Textauszug:
^^^^

141048

PC-Hersteller Lenovo tritt ab Mai in Deutschland an

Der chinesische PC-Hersteller Lenovo will zügig in den deutschen Markt einsteigen. Bereits zum 1. Mai will das Unternehmen hier zu Lande an den Start gehen.

Der chinesische PC-Hersteller Lenovo bereitet einen zügigen Markteintritt in Deutschland vor. "Nach jetzigem Stand können wir zum 1. Mai starten. Deutschland würde damit weltweit zu den ersten Ländern gehören", sagte Marc Fischer, Chef der PC-Sparte von IBM in Deutschland, Österreich und der Schweiz der "Financial Times Deutschland" (Dienstagausgabe). "Der Projektplan ist sehr ehrgeizig."

Bis zum endgültigen Starttermin für das Deutschlandgeschäft müssten allerdings noch einige offene Fragen geklärt werden. Fischer rechnet nach eigenen Angaben damit, dass die neue Organisation zwischen 95 und 125 Mitarbeiter umfasst - je nachdem, welche administrativen Funktionen IBM als Dienstleister weiter für Lenovo erledigt.

^^^^

Datenteil:
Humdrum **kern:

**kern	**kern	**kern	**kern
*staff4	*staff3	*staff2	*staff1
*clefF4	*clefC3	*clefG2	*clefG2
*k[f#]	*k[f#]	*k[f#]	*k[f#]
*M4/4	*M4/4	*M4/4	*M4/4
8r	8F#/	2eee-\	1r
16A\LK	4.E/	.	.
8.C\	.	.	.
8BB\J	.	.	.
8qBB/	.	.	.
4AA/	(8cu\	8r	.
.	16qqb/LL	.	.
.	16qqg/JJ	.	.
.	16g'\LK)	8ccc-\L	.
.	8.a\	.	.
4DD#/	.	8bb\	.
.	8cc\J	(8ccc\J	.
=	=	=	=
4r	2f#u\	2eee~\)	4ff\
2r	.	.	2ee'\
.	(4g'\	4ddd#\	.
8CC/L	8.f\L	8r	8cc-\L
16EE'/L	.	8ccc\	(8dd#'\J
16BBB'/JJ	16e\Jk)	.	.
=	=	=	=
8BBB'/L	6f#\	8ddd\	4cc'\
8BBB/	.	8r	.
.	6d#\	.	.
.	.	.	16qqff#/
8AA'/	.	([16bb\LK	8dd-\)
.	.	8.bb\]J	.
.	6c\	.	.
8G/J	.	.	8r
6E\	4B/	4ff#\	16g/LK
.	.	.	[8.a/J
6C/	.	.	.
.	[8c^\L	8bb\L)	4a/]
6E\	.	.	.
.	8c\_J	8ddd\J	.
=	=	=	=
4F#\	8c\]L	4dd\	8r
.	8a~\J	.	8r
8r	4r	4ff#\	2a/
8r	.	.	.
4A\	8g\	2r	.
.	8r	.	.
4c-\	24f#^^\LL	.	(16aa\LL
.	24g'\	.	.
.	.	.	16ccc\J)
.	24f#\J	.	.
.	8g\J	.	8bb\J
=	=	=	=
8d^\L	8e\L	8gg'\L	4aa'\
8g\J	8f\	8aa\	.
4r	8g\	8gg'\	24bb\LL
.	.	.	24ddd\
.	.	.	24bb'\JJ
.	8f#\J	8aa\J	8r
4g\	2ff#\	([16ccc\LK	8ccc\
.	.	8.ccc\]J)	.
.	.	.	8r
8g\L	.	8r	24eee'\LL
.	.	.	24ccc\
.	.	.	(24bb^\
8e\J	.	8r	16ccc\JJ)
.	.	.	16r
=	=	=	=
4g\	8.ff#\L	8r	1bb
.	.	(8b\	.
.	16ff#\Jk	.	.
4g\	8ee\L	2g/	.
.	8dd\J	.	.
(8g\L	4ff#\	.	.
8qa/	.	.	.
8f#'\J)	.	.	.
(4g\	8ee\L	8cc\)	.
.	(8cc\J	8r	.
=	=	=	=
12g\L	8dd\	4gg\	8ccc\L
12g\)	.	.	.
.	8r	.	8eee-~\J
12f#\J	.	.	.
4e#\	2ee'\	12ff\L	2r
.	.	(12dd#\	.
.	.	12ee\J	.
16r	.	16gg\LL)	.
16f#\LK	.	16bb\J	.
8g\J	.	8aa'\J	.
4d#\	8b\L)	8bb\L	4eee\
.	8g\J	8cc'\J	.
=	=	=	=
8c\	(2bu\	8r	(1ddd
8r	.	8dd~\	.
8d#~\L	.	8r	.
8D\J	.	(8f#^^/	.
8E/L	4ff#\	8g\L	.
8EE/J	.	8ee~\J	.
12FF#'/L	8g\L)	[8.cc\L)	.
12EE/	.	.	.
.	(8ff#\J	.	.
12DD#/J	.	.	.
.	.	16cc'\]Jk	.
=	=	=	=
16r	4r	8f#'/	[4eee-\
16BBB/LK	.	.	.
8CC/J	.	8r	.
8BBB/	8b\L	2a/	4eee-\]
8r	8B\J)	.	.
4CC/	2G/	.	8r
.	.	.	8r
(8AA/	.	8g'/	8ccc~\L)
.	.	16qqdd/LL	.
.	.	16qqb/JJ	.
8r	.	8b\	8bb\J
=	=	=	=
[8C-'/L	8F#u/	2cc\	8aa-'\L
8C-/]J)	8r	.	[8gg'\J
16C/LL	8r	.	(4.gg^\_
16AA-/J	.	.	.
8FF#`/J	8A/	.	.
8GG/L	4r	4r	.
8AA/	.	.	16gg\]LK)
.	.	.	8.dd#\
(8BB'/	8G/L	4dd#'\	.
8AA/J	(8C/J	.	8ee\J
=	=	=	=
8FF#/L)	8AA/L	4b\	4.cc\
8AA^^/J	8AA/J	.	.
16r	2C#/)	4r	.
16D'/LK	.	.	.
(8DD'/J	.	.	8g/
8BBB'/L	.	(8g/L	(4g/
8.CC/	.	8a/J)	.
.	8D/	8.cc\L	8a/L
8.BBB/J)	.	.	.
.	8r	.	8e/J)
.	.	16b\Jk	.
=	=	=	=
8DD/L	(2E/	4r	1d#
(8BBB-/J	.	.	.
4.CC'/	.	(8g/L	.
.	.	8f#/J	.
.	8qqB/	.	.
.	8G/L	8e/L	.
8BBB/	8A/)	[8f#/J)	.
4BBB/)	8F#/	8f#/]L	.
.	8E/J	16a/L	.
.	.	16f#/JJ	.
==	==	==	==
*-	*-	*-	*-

^^^^

Aufgaben zur Übung:
A. Beantworten Sie anhand des Artikels über Lenovos Markteintritt in Deutschland folgende Fragen:
(i) Zu welchem Datum kann Lenovo nach jetzigem Stand in Deutschland starten?
(ii) Welcher Zeitung gegenüber äußerte sich Marc Fischer?
(iii) Wie viele Mitarbeiter soll die neue Organisation laut Fischer umfassen?
B. Nennen Sie alle Länder, die im Artikel über Lenovos Markteintritt in Deutschland namentlich erwähnt werden.
C. Führen Sie den Artikel über Lenovos Markteintritt in Deutschland im Anschluss an seinen letzten Satz weiter.

Ihre Antworten:
A.
(i) Zum 1. Mai.
(ii) Der "Financial Times Deutschland" (Dienstagausgabe).
(iii) Zwischen 95 und 125 Mitarbeiter.

B. Deutschland, Österreich, Schweiz

C.
Fischer setzt darauf, als Teil des chinesischen Konzerns schlagkräftiger zu werden. "Wir können schneller und aggressiver am Markt agieren", sagte Fischer. Es gehe darum, bestimmte Prozesse zu durchforsten und Ballast abzuwerfen. Lenovo erwarb mit dem Kauf der IBM-Sparte das Recht auf die Marke Thinkpad und andere verwandte Marken; den Schriftzug "IBM" dürfen die Geräte noch mindestens fünf Jahre tragen. Lenovo werde die kommenden 10 bis 19 Monate dazu nutzen, daneben auch seine eigene Marke global zu positionieren.

Neben dem Geschäft mit Firmenkunden plane Lenovo auch in Deutschland, seine Produkte an Privatkunden zu vermarkten. "Wir werden sehr genau überlegen, wie wir uns da bewegen", sagte Fischer. Es sei derzeit noch zu früh, um über diese Pläne zu reden. Gerade in Deutschland sei das Konsumklima derzeit nicht gut. Die extrem preissensiblen Verbraucher sorgten hier dafür, dass PC nur mit sehr geringen Gewinnspannen verkauft werden können.